Четыре изображения Венецианской империи. Слева вверху — Корфу, ключ к Адриатическому морю; вверху справа — Кандия (Крит), которую Венеция будет удерживать до 1669 г.; внизу слева — Фамагуста на острове Кипр, утерянная в 1571 г.; внизу справа — Александрия, бывшая вратами Египта и торговли пряностями. Эти довольно фантастические картины находятся среди двух десятков миниатюр, иллюстрирующих поездки на Левант в 1570–1571 гг. одного венецианского дворянина. Национальная библиотека.
И тем не менее не слишком ли внимателен историк к таким внешним напряженностям, к подчеркивающим их событиям и эпизодам, а также к внутренним происшествиям — к тем политическим схваткам и к тем социальным движениям, что так сильно окрашивали внутреннюю историю городских центров? Ведь это факт, что внешне главенство таких городов и (внутри них) главенство богатых и могущественных были длительно существовавшими реальностями; что эволюции, необходимой для здравия капитала, никогда не мешали в этих тесных мирках ни напряженности, ни борьба за заработную плату и за место, ни яростные раздоры между политическими партиями и кланами.
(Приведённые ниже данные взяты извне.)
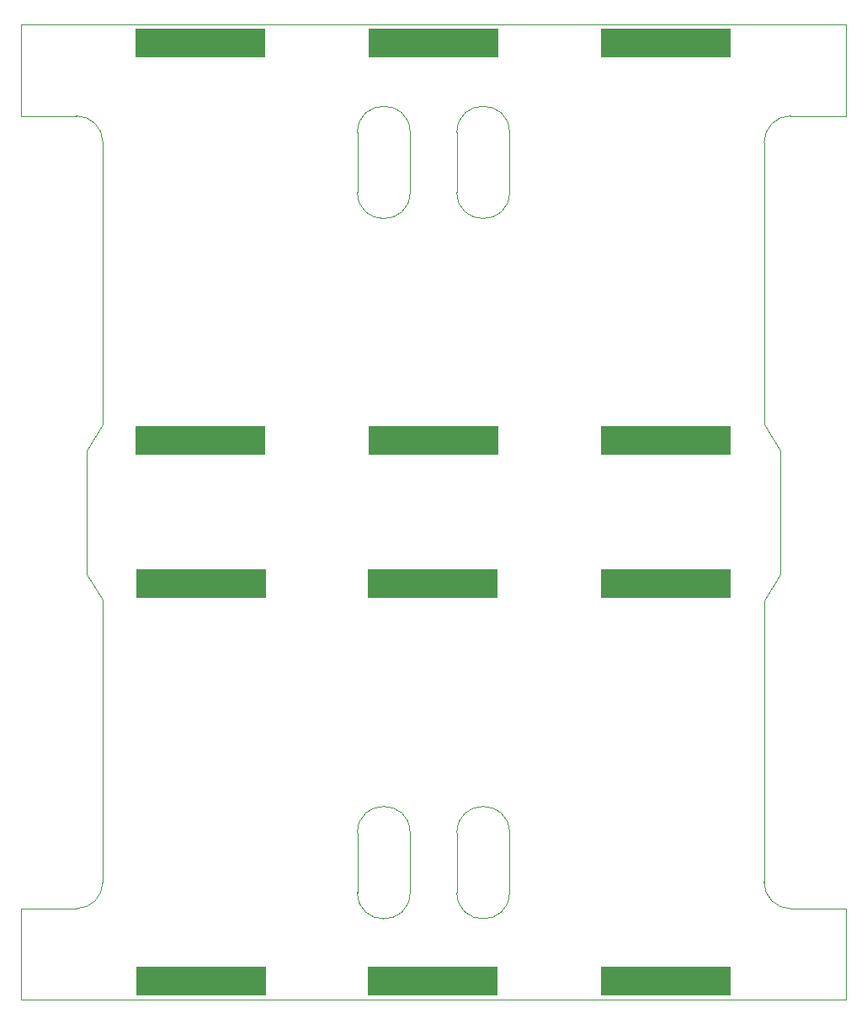
<source format=gbr>
%TF.GenerationSoftware,KiCad,Pcbnew,7.0.5*%
%TF.CreationDate,2023-06-21T15:03:31-07:00*%
%TF.ProjectId,solar-panel-NoCutout,736f6c61-722d-4706-916e-656c2d4e6f43,3.0*%
%TF.SameCoordinates,Original*%
%TF.FileFunction,Paste,Top*%
%TF.FilePolarity,Positive*%
%FSLAX46Y46*%
G04 Gerber Fmt 4.6, Leading zero omitted, Abs format (unit mm)*
G04 Created by KiCad (PCBNEW 7.0.5) date 2023-06-21 15:03:31*
%MOMM*%
%LPD*%
G01*
G04 APERTURE LIST*
%ADD10R,13.000000X3.000000*%
%TA.AperFunction,Profile*%
%ADD11C,0.050000*%
%TD*%
G04 APERTURE END LIST*
D10*
%TO.C,SC5*%
X167860000Y-67570000D03*
X167860000Y-107570000D03*
%TD*%
%TO.C,SC3*%
X144490000Y-67570000D03*
X144490000Y-107570000D03*
%TD*%
%TO.C,SC4*%
X144450000Y-121940000D03*
X144450000Y-161940000D03*
%TD*%
%TO.C,SC2*%
X121120000Y-121920000D03*
X121120000Y-161920000D03*
%TD*%
%TO.C,SC6*%
X167850000Y-121950000D03*
X167850000Y-161950000D03*
%TD*%
%TO.C,SC1*%
X121090000Y-67570000D03*
X121090000Y-107570000D03*
%TD*%
D11*
X136850000Y-153000000D02*
X136850000Y-147000000D01*
X142150000Y-153000000D02*
X142150000Y-147000000D01*
X146850000Y-147000000D02*
X146850000Y-153000000D01*
X152150000Y-153000000D02*
X152150000Y-147000000D01*
X142150000Y-76600000D02*
X142150000Y-82600000D01*
X136850000Y-76600000D02*
X136850000Y-82600000D01*
X146850000Y-76600000D02*
X146850000Y-82600000D01*
X152150000Y-76600000D02*
X152150000Y-82600000D01*
X186000000Y-65750000D02*
X103000000Y-65750000D01*
X108580000Y-74920000D02*
X103000000Y-74920000D01*
X111239937Y-77570000D02*
G75*
G03*
X108580000Y-74920001I-2644937J5100D01*
G01*
X103000000Y-65750000D02*
X103000000Y-74920000D01*
X103000000Y-154620000D02*
X103000000Y-163750000D01*
X136850000Y-82600000D02*
G75*
G03*
X142150000Y-82600000I2650000J0D01*
G01*
X186000000Y-74925000D02*
X180420000Y-74925000D01*
X152150000Y-76600000D02*
G75*
G03*
X146850000Y-76600000I-2650000J0D01*
G01*
X186000000Y-74925000D02*
X186000000Y-65750000D01*
X142150000Y-76600000D02*
G75*
G03*
X136850000Y-76600000I-2650000J0D01*
G01*
X111240000Y-123595000D02*
X111240000Y-151970000D01*
X109650000Y-108545000D02*
X109650000Y-120995000D01*
X109650000Y-120995000D02*
X111240000Y-123595000D01*
X103000000Y-163750000D02*
X186000000Y-163750000D01*
X142150000Y-147000000D02*
G75*
G03*
X136850000Y-147000000I-2650000J0D01*
G01*
X186000000Y-163750000D02*
X186000000Y-154625000D01*
X136850000Y-153000000D02*
G75*
G03*
X142150000Y-153000000I2650000J0D01*
G01*
X180420000Y-74925039D02*
G75*
G03*
X177760001Y-77575000I-15100J-2644861D01*
G01*
X109650000Y-108545000D02*
X111240000Y-105945000D01*
X177760000Y-105950000D02*
X179350000Y-108550000D01*
X177760000Y-77575000D02*
X177760000Y-105950000D01*
X152150000Y-147000000D02*
G75*
G03*
X146850000Y-147000000I-2650000J0D01*
G01*
X108580000Y-154619961D02*
G75*
G03*
X111239999Y-151970000I15000J2644961D01*
G01*
X179350000Y-108550000D02*
X179350000Y-121000000D01*
X146850000Y-153000000D02*
G75*
G03*
X152150000Y-153000000I2650000J0D01*
G01*
X111240000Y-77570000D02*
X111240000Y-105945000D01*
X177759964Y-151975000D02*
G75*
G03*
X180420000Y-154624999I2645136J-4900D01*
G01*
X103000000Y-154620000D02*
X108580000Y-154620000D01*
X146850000Y-82600000D02*
G75*
G03*
X152150000Y-82600000I2650000J0D01*
G01*
X177760000Y-123600000D02*
X177760000Y-151975000D01*
X177760000Y-123600000D02*
X179350000Y-121000000D01*
X180420000Y-154625000D02*
X186000000Y-154625000D01*
M02*

</source>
Даже когда на сцене бывало много шума, приносившая прибыль игра шла за кулисами своим чередом.
Торговые города средневековья все ориентированы на получение прибыли, сформированы этими усилиями. Поль Груссе, имея в виду эти города, даже заявил: «Современный капитализм ничего не изобрел»2. «Даже сегодня невозможно найти ничего, включая
Современные, опережавшие свое время города-государства обращали к своей выгоде отставания и слабость других. И именно сумма таких внешних слабостей почти что осуждала их на то, чтобы расти, становиться властными; именно она, так сказать, сохраняла для них крупные прибыли торговли на дальние расстояния, и она же выводила их за рамки общих правил. Соперник, который мог бы противостоять этим городам-государствам, — территориальное государство, современное государство, которое уже наметили успехи какого-нибудь Фридриха II на Юге Италии, росло плохо или, во всяком случае, недостаточно быстро, и продолжительный спад XIV в. ему повредит. Тогда ряд государств был потрясен и разрушен, вновь оставив городам свободу действий.
Однако города и государства оставались потенциальными противниками. Кто из них будет господствовать над другим? Это было великим вопросом в ранней судьбе Европы, и продолжительное господство городов объяснить не просто. В конце концов Жан-Батист Сэ был прав, удивляясь тому, что «Венецианская республика, не имевшая в Италии в XIII в. и пяди земли, сделалась посредством своей торговли достаточно богатой, чтобы завоевать Далмацию, большую часть греческих островов и Константинополь»6. Кроме того, нет никакого парадокса в том, что города нуждаются в пространстве, в рынках, в зонах обращения и защиты, т. е. в обширных государствах для эксплуатации. Чтобы жить, таким городам нужна была добыча. Венеция немыслима без Византийской империи, а позднее — без империи Турецкой. То была однообразная трагедия «взаимодополняющих друг друга противников».
Первый европейский мир-экономика
Такое главенство городов может быть объяснено лишь исходя из структуры первого мира-экономики, который наметился в Европе между XI и XIII вв. Тогда создаются достаточно обширные пространства обращения, орудием которого служили города, бывшие также его перевалочными пунктами и получателями выгод. Следовательно, отнюдь не в 1400 г., с которого начинается эта книга, родилась Европа — чудовищное орудие мировой истории, а по крайней мере двумя-тремя столетиями раньше, если не больше.